How Many People Actually Reuse Needles
If you reuse your needles, you’re far from alone. A 2024 survey of 500 U.S. adults who inject insulin at least twice daily found that roughly 70 percent used each needle two to five times before replacing it, and about 30 percent used needles six or more times. People with type 1 diabetes tended to reuse more frequently than those with type 2.
The reasons are practical. Convenience topped the list at 64 percent, followed by habit (46 percent), environmental concerns about medical waste (41 percent), and cost (41 percent). Needle costs add up quickly when you’re injecting multiple times a day, and many insurance plans cap or limit coverage for pen needles. Initial education from healthcare providers doesn’t appear to change the behavior long-term, suggesting that many people weigh the risks and decide reuse is an acceptable tradeoff.
If You Do Reuse, How to Reduce the Risks
The safest practice is one needle per injection. If cost or convenience leads you to reuse, a few steps can minimize the downsides. Always remove the needle from the pen immediately after injecting. This is the single most important habit, because leaving a needle on allows air into the cartridge and insulin to leak out, both of which compromise your dose accuracy.
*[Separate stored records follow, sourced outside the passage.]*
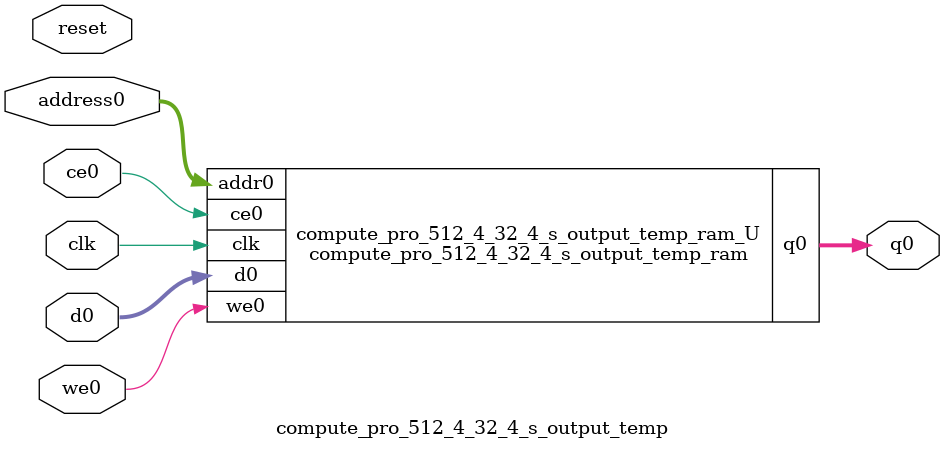
<source format=v>
`timescale 1 ns / 1 ps
module compute_pro_512_4_32_4_s_output_temp_ram (addr0, ce0, d0, we0, q0,  clk);

parameter DWIDTH = 16;
parameter AWIDTH = 2;
parameter MEM_SIZE = 4;

input[AWIDTH-1:0] addr0;
input ce0;
input[DWIDTH-1:0] d0;
input we0;
output reg[DWIDTH-1:0] q0;
input clk;

(* ram_style = "distributed" *)reg [DWIDTH-1:0] ram[0:MEM_SIZE-1];




always @(posedge clk)  
begin 
    if (ce0) 
    begin
        if (we0) 
        begin 
            ram[addr0] <= d0; 
        end 
        q0 <= ram[addr0];
    end
end


endmodule

`timescale 1 ns / 1 ps
module compute_pro_512_4_32_4_s_output_temp(
    reset,
    clk,
    address0,
    ce0,
    we0,
    d0,
    q0);

parameter DataWidth = 32'd16;
parameter AddressRange = 32'd4;
parameter AddressWidth = 32'd2;
input reset;
input clk;
input[AddressWidth - 1:0] address0;
input ce0;
input we0;
input[DataWidth - 1:0] d0;
output[DataWidth - 1:0] q0;



compute_pro_512_4_32_4_s_output_temp_ram compute_pro_512_4_32_4_s_output_temp_ram_U(
    .clk( clk ),
    .addr0( address0 ),
    .ce0( ce0 ),
    .we0( we0 ),
    .d0( d0 ),
    .q0( q0 ));

endmodule


</source>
Recap the needle with its outer cap if you plan to reuse it, and never share a pen or needle with another person, even a family member. Biological material in the cartridge creates a cross-contamination risk that goes beyond the needle itself.
Rotate your injection sites consistently. Lipohypertrophy develops faster when a dulled needle repeatedly hits the same spot, so rotating between your abdomen, thighs, and upper arms gives tissue time to recover. If you notice any hard lumps forming under the skin, switch to fresh needles and avoid injecting into that area until it softens.
Pay attention to pain as a signal. A new needle glides in with minimal sensation. If you start feeling a noticeable sting or drag, the silicone coating is gone and the tip is dulling. That’s the needle telling you it’s done.